* _VERSTÄNDNIS PRÜFEN_:
A: Beantworte zum Text über den Hinzuverdienst neben der Rente diese Fragen:
(i) Bis zu welchem Datum war ein unbegrenzter Hinzuverdienst nur für reguläre Altersrentner erlaubt?
(ii) In welcher Zeit entstanden erste Sonderregelungen?
(iii) Wen müssen frühe Altersrentner nicht informieren, wenn sie einen neuen Job aufnehmen?
B: Entnimm dem Text über den Hinzuverdienst neben der Rente wörtlich die Passage von „Berlin – Bis“ bis einschließlich „die Rentenversicherung informieren.“.
C: Schreibe den Text über den Hinzuverdienst neben der Rente im Anschluss an seinen letzten Satz weiter.

* _LESETEXT_:
Berlin – Bis zum 1. Januar 2023 war nur für reguläre Altersrentner ein unbegrenzter Hinzuverdienst erlaubt. Wer eine vorgezogene Altersrente bezog, musste, sofern er dann Job und Rente kombinierte, mit einer Rentenkürzung rechnen. Erst im Zuge der Corona-Jahre entstanden hier ein paar Sonderregelungen. Und seit etwas mehr als einem Jahr gilt: Auch frühe Altersrentner können in beliebiger Höhe hinzuverdienen, ohne dass eine Rentenkürzung stattfindet. Dabei müssen sie, sofern sie den Job weiterführen oder einen neuen Job aufnehmen, auch nicht die Rentenversicherung informieren.

* _DIE DATEN_:
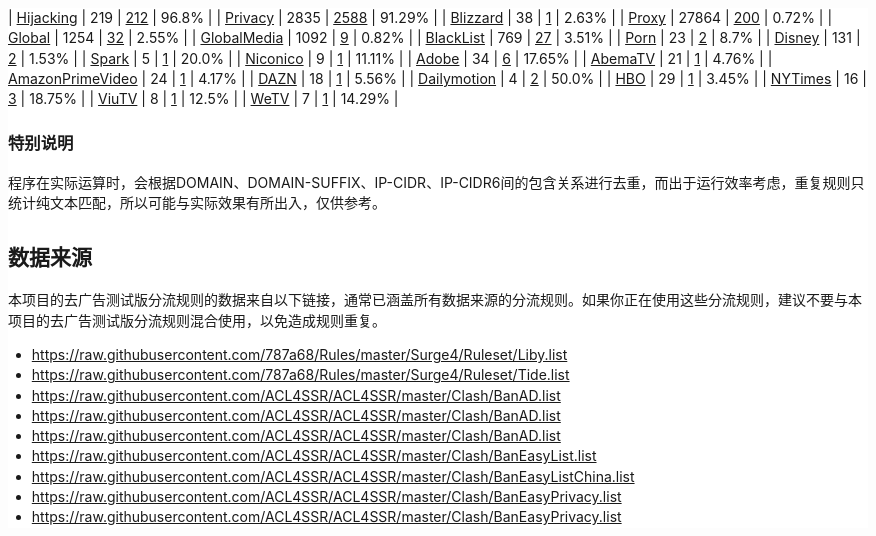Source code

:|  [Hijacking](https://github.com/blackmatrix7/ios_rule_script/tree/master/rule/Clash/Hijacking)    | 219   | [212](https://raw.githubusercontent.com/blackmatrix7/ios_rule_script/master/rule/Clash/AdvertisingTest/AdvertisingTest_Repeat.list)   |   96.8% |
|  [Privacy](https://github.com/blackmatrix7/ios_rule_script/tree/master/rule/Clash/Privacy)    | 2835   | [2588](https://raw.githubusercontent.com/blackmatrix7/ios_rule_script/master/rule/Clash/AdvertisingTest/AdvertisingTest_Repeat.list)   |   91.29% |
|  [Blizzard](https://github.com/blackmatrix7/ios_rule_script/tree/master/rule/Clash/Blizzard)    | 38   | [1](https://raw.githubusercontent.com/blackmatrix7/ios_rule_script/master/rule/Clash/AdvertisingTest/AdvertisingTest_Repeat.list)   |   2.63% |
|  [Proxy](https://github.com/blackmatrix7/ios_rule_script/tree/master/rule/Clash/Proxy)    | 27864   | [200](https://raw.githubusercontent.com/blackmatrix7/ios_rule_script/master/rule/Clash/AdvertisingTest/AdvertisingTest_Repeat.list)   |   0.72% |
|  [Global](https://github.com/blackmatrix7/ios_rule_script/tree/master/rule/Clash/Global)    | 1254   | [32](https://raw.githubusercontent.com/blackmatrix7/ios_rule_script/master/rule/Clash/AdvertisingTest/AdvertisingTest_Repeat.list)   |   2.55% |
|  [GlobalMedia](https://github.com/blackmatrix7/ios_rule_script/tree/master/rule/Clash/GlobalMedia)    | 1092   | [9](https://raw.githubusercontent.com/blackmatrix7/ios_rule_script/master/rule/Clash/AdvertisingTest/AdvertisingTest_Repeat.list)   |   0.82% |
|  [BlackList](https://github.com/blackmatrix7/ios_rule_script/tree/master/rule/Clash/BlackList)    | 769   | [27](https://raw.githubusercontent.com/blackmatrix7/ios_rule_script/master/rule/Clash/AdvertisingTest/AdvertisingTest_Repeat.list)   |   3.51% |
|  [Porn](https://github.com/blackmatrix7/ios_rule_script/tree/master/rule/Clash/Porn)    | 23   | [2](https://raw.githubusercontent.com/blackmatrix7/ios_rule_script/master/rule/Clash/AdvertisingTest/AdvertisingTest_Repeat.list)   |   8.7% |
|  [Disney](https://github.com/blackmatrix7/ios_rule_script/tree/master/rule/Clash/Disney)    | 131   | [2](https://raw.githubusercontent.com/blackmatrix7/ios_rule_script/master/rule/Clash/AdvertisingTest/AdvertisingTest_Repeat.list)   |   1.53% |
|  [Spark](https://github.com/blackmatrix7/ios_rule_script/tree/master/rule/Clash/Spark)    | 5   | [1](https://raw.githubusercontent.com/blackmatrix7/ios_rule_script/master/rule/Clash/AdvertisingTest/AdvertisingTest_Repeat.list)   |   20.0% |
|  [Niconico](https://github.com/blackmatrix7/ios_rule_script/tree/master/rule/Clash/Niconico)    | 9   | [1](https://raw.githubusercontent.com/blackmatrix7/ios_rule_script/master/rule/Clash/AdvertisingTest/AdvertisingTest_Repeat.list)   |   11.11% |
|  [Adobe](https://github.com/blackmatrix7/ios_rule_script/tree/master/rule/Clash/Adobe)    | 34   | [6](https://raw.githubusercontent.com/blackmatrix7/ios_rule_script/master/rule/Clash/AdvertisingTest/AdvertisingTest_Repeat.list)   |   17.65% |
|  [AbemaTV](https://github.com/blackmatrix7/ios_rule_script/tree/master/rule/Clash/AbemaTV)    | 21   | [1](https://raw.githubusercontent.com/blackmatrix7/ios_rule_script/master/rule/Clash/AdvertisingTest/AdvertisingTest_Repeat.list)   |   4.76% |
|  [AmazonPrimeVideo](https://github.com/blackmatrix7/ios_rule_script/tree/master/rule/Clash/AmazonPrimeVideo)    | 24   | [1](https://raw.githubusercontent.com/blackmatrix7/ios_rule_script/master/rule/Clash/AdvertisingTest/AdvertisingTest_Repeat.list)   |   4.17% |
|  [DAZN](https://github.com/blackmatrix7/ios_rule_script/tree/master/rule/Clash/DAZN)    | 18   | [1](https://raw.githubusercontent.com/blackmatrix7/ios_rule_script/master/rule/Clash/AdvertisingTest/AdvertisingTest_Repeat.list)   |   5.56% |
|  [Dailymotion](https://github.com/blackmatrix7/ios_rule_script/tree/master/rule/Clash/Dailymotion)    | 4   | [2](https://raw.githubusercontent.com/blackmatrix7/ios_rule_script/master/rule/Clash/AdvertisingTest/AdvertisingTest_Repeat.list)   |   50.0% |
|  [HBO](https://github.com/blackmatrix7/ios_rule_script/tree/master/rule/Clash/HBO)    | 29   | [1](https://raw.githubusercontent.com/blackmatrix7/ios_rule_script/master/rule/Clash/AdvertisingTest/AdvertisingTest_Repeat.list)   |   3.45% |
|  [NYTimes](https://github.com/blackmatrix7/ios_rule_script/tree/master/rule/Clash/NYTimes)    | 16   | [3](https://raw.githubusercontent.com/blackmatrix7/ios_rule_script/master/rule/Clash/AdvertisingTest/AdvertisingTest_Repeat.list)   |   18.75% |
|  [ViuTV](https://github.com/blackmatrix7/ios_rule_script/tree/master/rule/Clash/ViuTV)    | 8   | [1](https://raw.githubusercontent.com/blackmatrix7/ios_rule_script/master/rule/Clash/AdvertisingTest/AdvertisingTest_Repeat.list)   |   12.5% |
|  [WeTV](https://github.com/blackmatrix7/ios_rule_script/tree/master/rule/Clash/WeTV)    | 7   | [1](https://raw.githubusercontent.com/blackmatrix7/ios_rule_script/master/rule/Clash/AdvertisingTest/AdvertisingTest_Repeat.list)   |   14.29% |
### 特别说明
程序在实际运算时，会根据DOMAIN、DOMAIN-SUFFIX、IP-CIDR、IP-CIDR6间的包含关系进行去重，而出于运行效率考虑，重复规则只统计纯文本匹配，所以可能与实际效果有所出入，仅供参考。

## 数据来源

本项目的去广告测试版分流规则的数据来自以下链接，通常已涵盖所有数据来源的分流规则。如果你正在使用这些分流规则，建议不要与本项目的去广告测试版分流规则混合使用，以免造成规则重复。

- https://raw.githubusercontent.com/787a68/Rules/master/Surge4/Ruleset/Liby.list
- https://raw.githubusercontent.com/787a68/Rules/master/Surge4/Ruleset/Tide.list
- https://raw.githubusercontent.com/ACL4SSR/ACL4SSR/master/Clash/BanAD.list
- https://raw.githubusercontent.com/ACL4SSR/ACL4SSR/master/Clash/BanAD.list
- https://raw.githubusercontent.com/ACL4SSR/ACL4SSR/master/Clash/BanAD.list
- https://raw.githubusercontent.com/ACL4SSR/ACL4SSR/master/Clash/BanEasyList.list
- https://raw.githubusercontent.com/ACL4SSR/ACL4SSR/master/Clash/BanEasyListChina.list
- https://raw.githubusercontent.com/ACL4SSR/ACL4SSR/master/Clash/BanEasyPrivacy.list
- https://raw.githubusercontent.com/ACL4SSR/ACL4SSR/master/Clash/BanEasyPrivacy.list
...
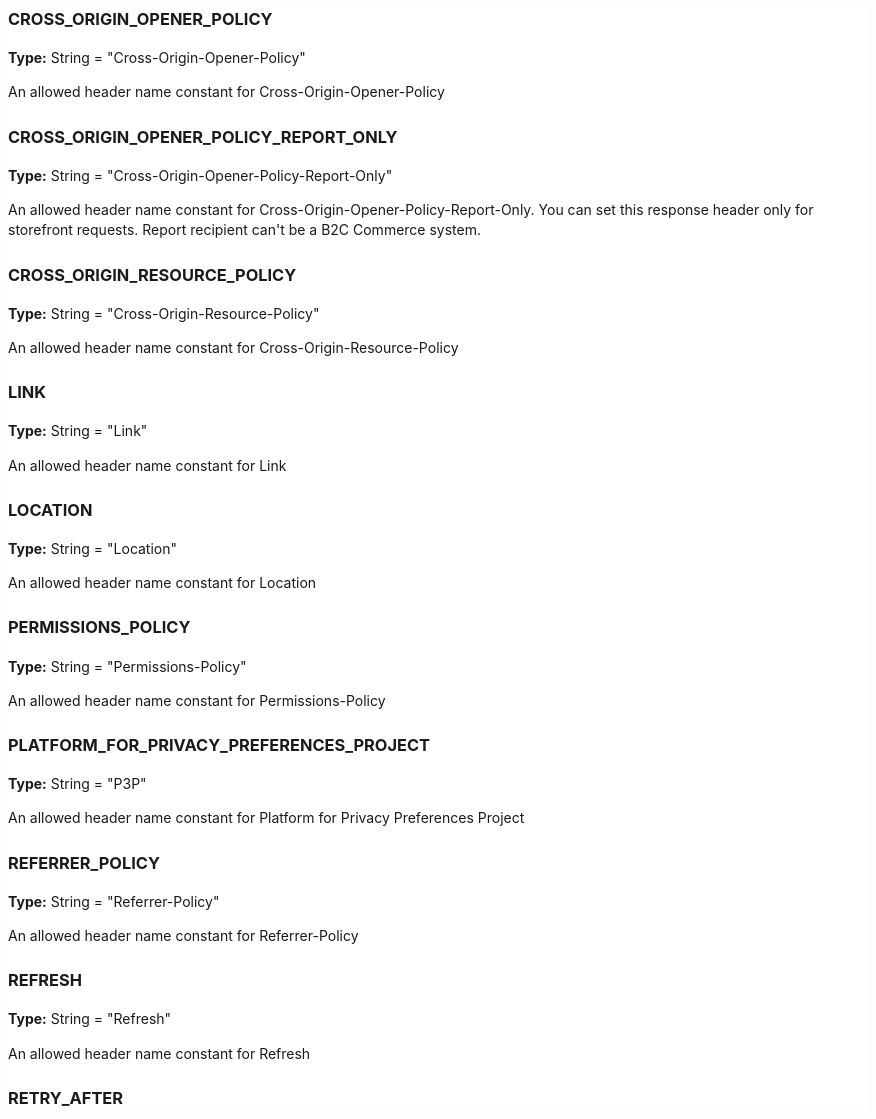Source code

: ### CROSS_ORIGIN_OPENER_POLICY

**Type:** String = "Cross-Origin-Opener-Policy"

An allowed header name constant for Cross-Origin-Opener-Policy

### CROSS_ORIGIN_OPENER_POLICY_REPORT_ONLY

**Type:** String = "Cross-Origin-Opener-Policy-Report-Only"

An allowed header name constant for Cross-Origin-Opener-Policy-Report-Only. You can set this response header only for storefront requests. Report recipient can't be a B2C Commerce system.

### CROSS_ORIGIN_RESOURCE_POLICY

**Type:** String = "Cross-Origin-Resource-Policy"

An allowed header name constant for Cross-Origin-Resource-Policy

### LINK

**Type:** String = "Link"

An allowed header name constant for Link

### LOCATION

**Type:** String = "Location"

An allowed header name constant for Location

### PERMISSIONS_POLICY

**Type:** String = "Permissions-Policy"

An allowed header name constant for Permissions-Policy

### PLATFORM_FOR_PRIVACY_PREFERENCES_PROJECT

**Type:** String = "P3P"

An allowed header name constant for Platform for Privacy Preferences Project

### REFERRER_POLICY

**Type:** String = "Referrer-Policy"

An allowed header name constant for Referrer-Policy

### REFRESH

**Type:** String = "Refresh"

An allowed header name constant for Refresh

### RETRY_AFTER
---
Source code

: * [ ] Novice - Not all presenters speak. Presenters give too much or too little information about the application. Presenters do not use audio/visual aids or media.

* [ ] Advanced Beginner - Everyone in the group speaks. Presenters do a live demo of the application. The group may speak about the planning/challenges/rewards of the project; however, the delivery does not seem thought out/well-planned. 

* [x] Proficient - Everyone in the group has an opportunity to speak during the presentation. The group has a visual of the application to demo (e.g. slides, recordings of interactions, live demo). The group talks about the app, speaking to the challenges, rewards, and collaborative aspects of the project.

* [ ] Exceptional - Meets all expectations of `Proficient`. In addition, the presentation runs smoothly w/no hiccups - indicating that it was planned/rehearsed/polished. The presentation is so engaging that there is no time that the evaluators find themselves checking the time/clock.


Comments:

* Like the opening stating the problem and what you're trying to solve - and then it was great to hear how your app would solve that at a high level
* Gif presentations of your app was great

* _ERWARTETE ANTWORTEN_:
A:
(i) Bis zum 1. Januar 2023.
(ii) Im Zuge der Corona-Jahre.
(iii) Die Rentenversicherung.

B:
Berlin – Bis zum 1. Januar 2023 war nur für reguläre Altersrentner ein unbegrenzter Hinzuverdienst erlaubt. Wer eine vorgezogene Altersrente bezog, musste, sofern er dann Job und Rente kombinierte, mit einer Rentenkürzung rechnen. Erst im Zuge der Corona-Jahre entstanden hier ein paar Sonderregelungen. Und seit etwas mehr als einem Jahr gilt: Auch frühe Altersrentner können in beliebiger Höhe hinzuverdienen, ohne dass eine Rentenkürzung stattfindet. Dabei müssen sie, sofern sie den Job weiterführen oder einen neuen Job aufnehmen, auch nicht die Rentenversicherung informieren.

C:
Regelaltersrenteneintritt 67 Jahre
Verzicht bei der 99,99-prozentigen Teilrente (ausgehend von 2.000 Euro Rente) 20 Cent
Zuschüsse des Bundes in die Rentenversicherung pro Jahr 110 Milliarden Euro

Das Doppelverdiener-Modell im Überblick

Diese Änderung öffnete die Tür für das sogenannte „Doppelverdiener-Modell“. So nennt der Sozialrichter Stephan Rittweger gegenüber dem Spiegel eine Praxis, bei der Beschäftigte zusätzlich zum regulären Gehalt eine teilweise Rente beziehen. So funktioniert das: Ein Arbeitnehmer, der bereits 45 Jahre lang gearbeitet, also seine Berufsjahre bis zur Rente erfüllt hat, könnte mit 65 in Rente gehen. Zwei Jahre also, bevor er das Regelaltersrenten-Alter erreicht.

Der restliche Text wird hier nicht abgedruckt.